▶ **Assignment**
Whenever "rect" occurs in a line of the material, list that line.

▶ **Study material**
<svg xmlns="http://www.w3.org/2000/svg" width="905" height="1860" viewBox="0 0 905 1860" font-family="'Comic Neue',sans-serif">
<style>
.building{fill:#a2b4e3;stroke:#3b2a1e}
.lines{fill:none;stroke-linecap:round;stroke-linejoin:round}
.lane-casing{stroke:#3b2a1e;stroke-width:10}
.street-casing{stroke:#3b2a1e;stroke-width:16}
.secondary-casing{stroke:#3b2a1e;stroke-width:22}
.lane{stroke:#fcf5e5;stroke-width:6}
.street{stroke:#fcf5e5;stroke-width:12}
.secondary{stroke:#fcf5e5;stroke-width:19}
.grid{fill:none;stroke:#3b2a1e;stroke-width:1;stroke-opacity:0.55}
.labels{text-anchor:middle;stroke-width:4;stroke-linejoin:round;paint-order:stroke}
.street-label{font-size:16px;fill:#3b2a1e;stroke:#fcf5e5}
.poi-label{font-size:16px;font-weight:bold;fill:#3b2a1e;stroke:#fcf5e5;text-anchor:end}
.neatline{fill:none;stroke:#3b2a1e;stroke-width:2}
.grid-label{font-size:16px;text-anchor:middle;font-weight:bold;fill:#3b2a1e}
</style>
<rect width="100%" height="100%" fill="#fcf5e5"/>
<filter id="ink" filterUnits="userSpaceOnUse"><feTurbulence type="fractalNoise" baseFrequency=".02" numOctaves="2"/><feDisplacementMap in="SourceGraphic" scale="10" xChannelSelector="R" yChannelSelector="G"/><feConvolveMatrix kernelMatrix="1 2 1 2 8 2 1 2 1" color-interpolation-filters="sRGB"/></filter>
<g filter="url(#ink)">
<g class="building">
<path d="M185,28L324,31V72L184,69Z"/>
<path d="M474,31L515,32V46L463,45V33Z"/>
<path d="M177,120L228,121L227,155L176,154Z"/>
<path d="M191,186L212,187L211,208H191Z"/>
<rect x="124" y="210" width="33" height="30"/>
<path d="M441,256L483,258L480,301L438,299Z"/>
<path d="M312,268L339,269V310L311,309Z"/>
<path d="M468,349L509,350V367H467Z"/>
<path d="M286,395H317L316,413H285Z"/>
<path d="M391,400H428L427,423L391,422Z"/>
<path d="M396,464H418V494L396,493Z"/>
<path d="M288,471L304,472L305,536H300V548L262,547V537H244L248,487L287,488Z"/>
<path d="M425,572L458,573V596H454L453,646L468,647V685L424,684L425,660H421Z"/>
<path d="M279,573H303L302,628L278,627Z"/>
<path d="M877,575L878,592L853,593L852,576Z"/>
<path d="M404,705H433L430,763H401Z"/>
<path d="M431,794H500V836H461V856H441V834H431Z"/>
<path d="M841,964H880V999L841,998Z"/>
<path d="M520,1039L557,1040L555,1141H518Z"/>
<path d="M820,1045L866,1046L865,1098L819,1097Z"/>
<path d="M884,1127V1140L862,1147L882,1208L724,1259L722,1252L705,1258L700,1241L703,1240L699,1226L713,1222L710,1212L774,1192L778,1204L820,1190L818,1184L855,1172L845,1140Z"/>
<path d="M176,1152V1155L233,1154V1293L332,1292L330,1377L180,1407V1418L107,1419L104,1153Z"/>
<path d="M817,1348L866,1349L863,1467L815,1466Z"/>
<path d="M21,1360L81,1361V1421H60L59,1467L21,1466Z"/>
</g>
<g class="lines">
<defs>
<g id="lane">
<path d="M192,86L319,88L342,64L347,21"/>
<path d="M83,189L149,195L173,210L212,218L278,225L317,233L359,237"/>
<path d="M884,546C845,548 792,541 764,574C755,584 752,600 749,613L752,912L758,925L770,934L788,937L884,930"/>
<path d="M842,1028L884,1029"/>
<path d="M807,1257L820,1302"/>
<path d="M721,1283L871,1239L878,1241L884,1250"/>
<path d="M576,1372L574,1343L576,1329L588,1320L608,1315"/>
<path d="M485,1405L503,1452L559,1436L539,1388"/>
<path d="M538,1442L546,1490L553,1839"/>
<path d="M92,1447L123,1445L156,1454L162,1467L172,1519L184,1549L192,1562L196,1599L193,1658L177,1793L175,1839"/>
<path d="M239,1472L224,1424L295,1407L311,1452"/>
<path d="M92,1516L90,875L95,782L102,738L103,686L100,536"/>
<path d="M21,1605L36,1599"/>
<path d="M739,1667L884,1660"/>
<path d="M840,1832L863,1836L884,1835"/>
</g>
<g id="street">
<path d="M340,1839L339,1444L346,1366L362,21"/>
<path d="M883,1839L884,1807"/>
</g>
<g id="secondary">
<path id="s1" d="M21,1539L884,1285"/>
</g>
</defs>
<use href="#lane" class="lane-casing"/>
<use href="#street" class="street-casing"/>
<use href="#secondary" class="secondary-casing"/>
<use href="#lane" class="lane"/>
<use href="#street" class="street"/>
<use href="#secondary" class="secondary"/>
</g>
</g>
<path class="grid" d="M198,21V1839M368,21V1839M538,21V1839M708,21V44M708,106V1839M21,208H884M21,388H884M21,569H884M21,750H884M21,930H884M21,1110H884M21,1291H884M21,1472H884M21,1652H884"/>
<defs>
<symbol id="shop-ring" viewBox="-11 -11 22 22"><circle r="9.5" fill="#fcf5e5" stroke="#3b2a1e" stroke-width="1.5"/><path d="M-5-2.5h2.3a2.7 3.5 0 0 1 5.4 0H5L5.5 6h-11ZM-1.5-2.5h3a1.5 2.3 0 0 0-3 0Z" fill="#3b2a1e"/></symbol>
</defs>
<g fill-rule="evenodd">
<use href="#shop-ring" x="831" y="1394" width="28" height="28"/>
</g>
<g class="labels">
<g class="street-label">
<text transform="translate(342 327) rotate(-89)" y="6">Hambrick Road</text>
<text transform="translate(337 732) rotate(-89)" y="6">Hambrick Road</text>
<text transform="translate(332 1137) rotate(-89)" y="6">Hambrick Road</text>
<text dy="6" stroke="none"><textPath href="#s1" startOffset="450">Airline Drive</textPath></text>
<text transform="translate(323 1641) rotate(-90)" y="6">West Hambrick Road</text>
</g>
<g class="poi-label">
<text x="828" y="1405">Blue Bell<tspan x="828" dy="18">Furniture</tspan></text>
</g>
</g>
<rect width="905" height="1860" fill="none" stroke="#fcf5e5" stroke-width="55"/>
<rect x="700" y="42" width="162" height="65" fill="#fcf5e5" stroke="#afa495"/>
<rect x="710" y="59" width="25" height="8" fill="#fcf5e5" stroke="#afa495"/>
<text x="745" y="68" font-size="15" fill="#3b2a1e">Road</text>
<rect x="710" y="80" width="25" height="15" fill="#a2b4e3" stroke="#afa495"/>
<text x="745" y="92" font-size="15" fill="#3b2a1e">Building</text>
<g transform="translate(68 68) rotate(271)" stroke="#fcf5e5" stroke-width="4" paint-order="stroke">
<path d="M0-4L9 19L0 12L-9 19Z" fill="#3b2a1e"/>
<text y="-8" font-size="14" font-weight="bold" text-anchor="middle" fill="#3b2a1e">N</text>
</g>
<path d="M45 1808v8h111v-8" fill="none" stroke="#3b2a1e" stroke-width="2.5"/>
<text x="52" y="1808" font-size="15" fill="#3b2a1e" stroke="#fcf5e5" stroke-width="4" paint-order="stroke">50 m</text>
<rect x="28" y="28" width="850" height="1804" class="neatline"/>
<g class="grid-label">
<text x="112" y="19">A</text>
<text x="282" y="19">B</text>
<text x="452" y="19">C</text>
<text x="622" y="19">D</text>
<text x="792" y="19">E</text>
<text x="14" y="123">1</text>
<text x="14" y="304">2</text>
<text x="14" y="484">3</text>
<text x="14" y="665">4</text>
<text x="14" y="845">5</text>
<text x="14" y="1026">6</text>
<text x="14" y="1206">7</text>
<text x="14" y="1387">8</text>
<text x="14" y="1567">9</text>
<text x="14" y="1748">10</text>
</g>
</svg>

▶ **Response area**
<rect width="100%" height="100%" fill="#fcf5e5"/>
<rect x="124" y="210" width="33" height="30"/>
<rect width="905" height="1860" fill="none" stroke="#fcf5e5" stroke-width="55"/>
<rect x="700" y="42" width="162" height="65" fill="#fcf5e5" stroke="#afa495"/>
<rect x="710" y="59" width="25" height="8" fill="#fcf5e5" stroke="#afa495"/>
<rect x="710" y="80" width="25" height="15" fill="#a2b4e3" stroke="#afa495"/>
<rect x="28" y="28" width="850" height="1804" class="neatline"/>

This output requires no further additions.